Head of Cataloging and Collections
University Of Idaho Library, Moscow
Ph.D., Managerial Leadership in the Information Professions (in progress), Simmons College, Boston; MSLS, University of North Carolina, Chapel Hill, 2005; Master of Music in Music Composition, University of Oregon, 2004
ALA Emerging Leader, 2011
MAN IN CHARGE
Idaho Library Association, President, 2010–11
Photo by Ron Wurzer/Getty Images for Library Journal
“I love to ask questions. My favorite questions are the ones without a simple answer and especially the ones that lead you to places you never would have expected,” says Ben Hunter, who heads the cataloging and collections department at the University of Idaho Library. This zeal for inquiry and problem-solving makes Hunter a superb manager of both people and data.
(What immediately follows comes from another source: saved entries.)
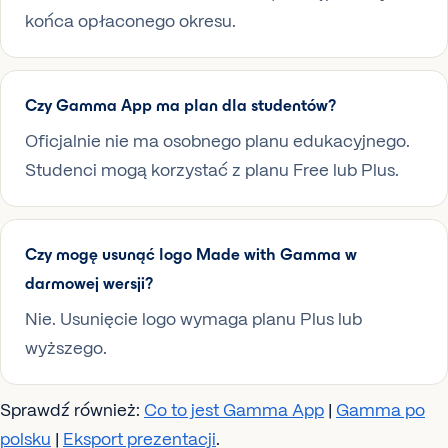
końca opłaconego okresu.
Czy Gamma App ma plan dla studentów?
Oficjalnie nie ma osobnego planu edukacyjnego.
Studenci mogą korzystać z planu Free lub Plus.
Czy mogę usunąć logo Made with Gamma w
darmowej wersji?
Nie. Usunięcie logo wymaga planu Plus lub
wyższego.
Sprawdź również:
Co to jest Gamma App
|
Gamma po
polsku
|
Eksport prezentacji
.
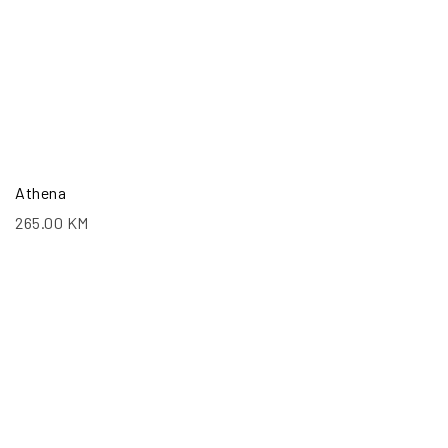
Athena
265.00
KM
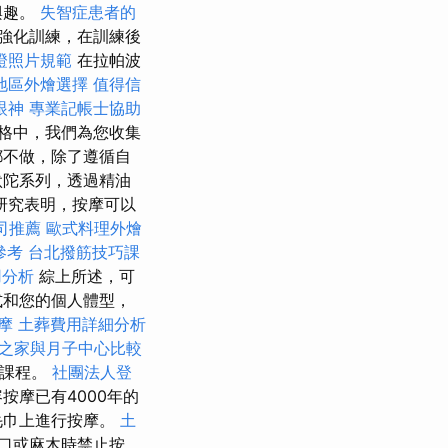
興趣。
失智症患者的
強化訓練，在訓練後
證照片規範
在拉帕波
地區外燴選擇
值得信
眼神
專業記帳士協助
格中，我們為您收集
都不做，除了遵循自
吠陀系列，透過精油
研究表明，按摩可以
司推薦
歐式料理外燴
參考
台北撥筋技巧課
用分析
綜上所述，可
式和您的個人體型，
按摩
土葬費用詳細分析
之家與月子中心比較
式課程。
社團法人登
摩已有4000年的
毛巾上進行按摩。
土
口或麻木時禁止按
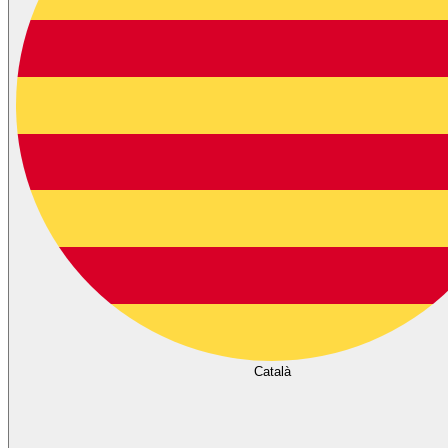
Català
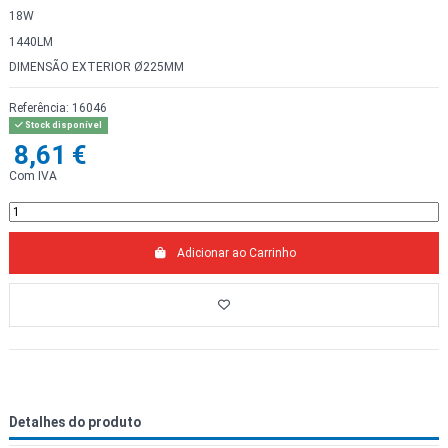
18W
1440LM
DIMENSÃO EXTERIOR Ø225MM
Referência:
16046
Stock disponível
8,61 €
Com IVA
Adicionar ao Carrinho
Detalhes do produto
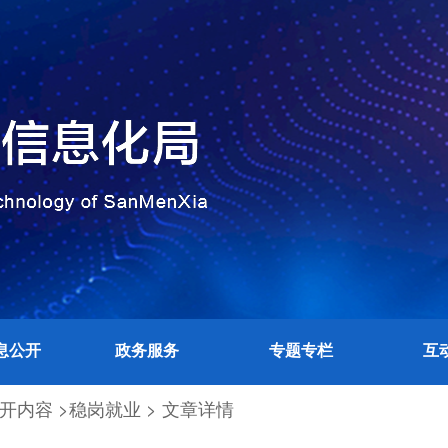
息公开
政务服务
专题专栏
互
开内容 >
稳岗就业 >
文章详情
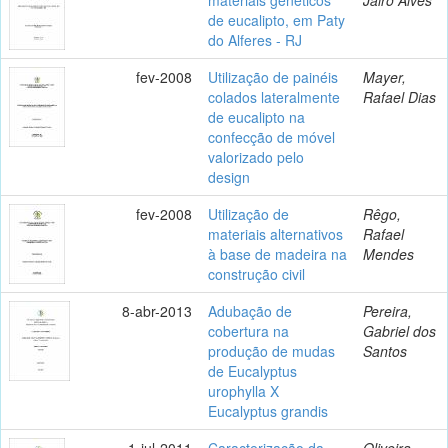
de eucalipto, em Paty
do Alferes - RJ
fev-2008
Utilização de painéis
Mayer,
colados lateralmente
Rafael Dias
de eucalipto na
confecção de móvel
valorizado pelo
design
fev-2008
Utilização de
Rêgo,
materiais alternativos
Rafael
à base de madeira na
Mendes
construção civil
8-abr-2013
Adubação de
Pereira,
cobertura na
Gabriel dos
produção de mudas
Santos
de Eucalyptus
urophylla X
Eucalyptus grandis
1-jul-2011
Caracterização da
Oliveira,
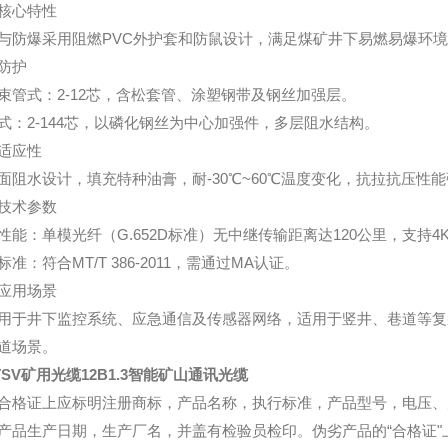
核心特性
与防爆采用阻燃PVC外护套和防鼠设计，满足煤矿井下易燃易爆环
防护
束管式：2-12芯，含松套管、涂塑钢带及钢丝加强层。
式：2-144芯，以磷化钢丝为中心加强件，多层阻水结构。
适应性
面阻水设计，填充特种油膏，耐-30℃~60℃温度变化，抗拉抗压性
技术参数
性能：单模光纤（G.652D标准）无中继传输距离达120公里，支持
标准：符合MT/T 386-2011，需通过MA认证。
应用场景
用于井下监控系统、应急通信及传感器网络，适用于竖井、巷道等复杂
道场景。
TSV矿用光缆12B1.3智能矿山通讯光缆
合格证上应标明注册商标，产品名称，执行标准，产品型号，电压、
产品生产日期，生产厂名，并盖有检验员检印。伪劣产品的“合格证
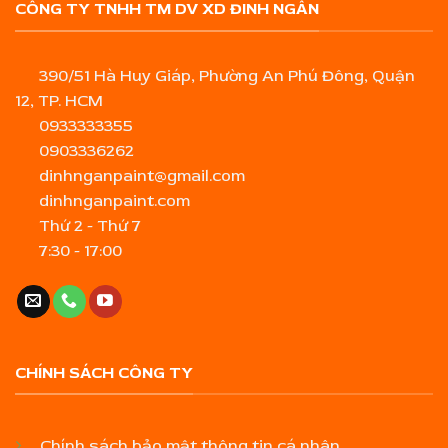
CÔNG TY TNHH TM DV XD ĐINH NGÂN
390/51 Hà Huy Giáp, Phường An Phú Đông, Quận
12, TP. HCM
0933333355
0903336262
dinhnganpaint@gmail.com
dinhnganpaint.com
Thứ 2 - Thứ 7
7:30 - 17:00
CHÍNH SÁCH CÔNG TY
Chính sách bảo mật thông tin cá nhân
It serves him well in a job that requires savvy staff management and complex systems work, as he has transformed a traditional tech services unit into a forward-looking department. Currently, he is helping to propel a campuswide consolidation of technical services.
“Basically, I take a few million dollars’ worth of journals and databases from dozens of different publishers and distributors and guide a team of people to make sure that all those resources work together so that our users feel like they’re using a single, giant system,” says Hunter of his job.
He does much more than that—and does it better than many others might. “Culturally aware resourcefulness” and a spirit of “radical collaboration” define Hunter’s style, says Lynn Baird, dean of library services. Hunter guided a restructuring of his department without additional fiscal support, Baird says. “He actually lost three staff positions soon after taking his current position in 2009.” But morale has stayed high. “Ben adhered to key administrative principles while enacting change: inclusive planning, good communications, and leading with a shared vision.”
When a position opened up in his unit, Hunter redefined the job. The new post, metadata and catalog librarian, “is now beginning to provide important services to existing data collections, such as INSIDE Idaho, the state’s geospatial data clearinghouse, as well as aiding in emerging data curation efforts,” according to Baird.
Hunter implemented demand-driven acquisitions for print and electronic materials and batch processing of records, saving hundreds of hours of staff time. Other innovations include integrating digital initiatives and digital publishing into technical services and moving metadata responsibilities into the cataloging unit.
With a master’s degree in music composition (and 20 years of experience playing the Scottish Highland bagpipes), Hunter also serves as music librarian at the university. “There’s also the part of composing music that forces you to see both the forest and the trees,” he observes. Among other things, his clear vision of streamlined digital services has prompted him to reach out and work with public services, government documents, and special collections units. This summer, the library will start migrating toward the shared library services platform Alma along with other members of the Orbis Cascade Alliance.
“There is almost nothing that you can do well alone,” says Hunter. Collaboration allows “us to be the best that we can be, both as individuals and as an organization. That requires humility, honesty, gentleness, patience, and a thick skin.”